(Study material)
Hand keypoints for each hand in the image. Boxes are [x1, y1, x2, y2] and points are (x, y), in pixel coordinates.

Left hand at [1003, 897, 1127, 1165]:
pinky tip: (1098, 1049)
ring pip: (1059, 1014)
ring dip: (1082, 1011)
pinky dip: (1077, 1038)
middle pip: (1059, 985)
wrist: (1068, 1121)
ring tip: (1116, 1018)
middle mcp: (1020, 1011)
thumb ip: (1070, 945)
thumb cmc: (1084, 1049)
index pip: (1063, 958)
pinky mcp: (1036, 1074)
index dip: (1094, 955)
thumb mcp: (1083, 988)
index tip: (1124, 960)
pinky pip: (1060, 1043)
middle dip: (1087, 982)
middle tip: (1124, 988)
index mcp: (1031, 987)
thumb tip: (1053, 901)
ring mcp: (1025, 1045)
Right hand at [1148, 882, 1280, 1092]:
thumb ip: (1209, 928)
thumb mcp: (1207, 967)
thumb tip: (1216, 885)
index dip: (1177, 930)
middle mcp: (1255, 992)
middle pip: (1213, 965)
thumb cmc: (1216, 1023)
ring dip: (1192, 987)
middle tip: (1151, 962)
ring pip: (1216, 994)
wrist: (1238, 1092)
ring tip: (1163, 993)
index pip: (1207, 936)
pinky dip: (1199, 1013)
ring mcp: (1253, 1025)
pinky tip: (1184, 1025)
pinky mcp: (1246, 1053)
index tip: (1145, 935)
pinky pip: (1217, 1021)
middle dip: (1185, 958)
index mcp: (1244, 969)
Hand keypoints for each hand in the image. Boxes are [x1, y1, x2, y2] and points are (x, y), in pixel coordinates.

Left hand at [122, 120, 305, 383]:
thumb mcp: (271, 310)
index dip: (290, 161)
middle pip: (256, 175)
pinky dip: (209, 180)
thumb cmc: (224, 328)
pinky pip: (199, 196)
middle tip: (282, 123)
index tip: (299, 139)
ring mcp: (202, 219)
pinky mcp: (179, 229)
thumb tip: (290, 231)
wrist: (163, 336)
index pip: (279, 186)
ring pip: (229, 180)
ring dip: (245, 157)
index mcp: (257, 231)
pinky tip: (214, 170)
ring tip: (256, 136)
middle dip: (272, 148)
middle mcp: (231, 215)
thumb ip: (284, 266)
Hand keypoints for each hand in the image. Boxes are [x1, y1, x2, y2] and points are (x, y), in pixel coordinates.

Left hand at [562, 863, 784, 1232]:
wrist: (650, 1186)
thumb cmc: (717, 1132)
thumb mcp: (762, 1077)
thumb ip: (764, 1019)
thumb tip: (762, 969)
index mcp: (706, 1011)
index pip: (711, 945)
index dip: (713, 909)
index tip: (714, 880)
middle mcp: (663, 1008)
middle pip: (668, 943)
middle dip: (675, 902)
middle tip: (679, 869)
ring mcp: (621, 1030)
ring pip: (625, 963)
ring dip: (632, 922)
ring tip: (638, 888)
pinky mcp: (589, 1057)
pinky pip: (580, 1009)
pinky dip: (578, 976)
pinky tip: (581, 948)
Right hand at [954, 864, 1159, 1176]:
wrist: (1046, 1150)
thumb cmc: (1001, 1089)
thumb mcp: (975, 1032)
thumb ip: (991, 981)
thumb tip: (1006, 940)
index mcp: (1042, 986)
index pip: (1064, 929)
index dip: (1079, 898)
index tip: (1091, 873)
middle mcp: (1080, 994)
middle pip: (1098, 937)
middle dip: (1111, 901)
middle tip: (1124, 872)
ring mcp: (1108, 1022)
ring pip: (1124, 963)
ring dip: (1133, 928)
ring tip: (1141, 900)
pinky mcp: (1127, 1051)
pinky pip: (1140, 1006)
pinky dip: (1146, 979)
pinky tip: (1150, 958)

(Problem statement)
Retype exactly, please, only the lines of the entries that run from the one containing "index mcp: (257, 231)" to the last.

(Task answer)
index mcp: (257, 231)
pinky tip: (214, 170)
ring tip: (256, 136)
middle dip: (272, 148)
middle mcp: (231, 215)
thumb ip: (284, 266)
Hand keypoints for each hand in the image. Boxes are [x1, y1, x2, y2] and points are (x, y), in pixel coordinates.

Left hand at [562, 863, 784, 1232]:
wrist: (650, 1186)
thumb cmc: (717, 1132)
thumb mcp: (762, 1077)
thumb ip: (764, 1019)
thumb tip: (762, 969)
index mcp: (706, 1011)
index pip: (711, 945)
index dip: (713, 909)
index tip: (714, 880)
middle mcp: (663, 1008)
middle pip: (668, 943)
middle dip: (675, 902)
middle tip: (679, 869)
ring mcp: (621, 1030)
ring pip: (625, 963)
ring dip: (632, 922)
ring tip: (638, 888)
pinky mcp: (589, 1057)
pinky pip: (580, 1009)
pinky dip: (578, 976)
pinky tip: (581, 948)
Right hand at [954, 864, 1159, 1176]:
wrist: (1046, 1150)
thumb cmc: (1001, 1089)
thumb mcp: (975, 1032)
thumb ip: (991, 981)
thumb tip: (1006, 940)
index mcp: (1042, 986)
index pip: (1064, 929)
index dip: (1079, 898)
index tip: (1091, 873)
middle mcp: (1080, 994)
middle pip: (1098, 937)
middle dip: (1111, 901)
middle tip: (1124, 872)
ring mcp: (1108, 1022)
ring pip: (1124, 963)
ring dip: (1133, 928)
ring tip: (1141, 900)
pinky mcp: (1127, 1051)
pinky pip: (1140, 1006)
pinky dip: (1146, 979)
pinky tip: (1150, 958)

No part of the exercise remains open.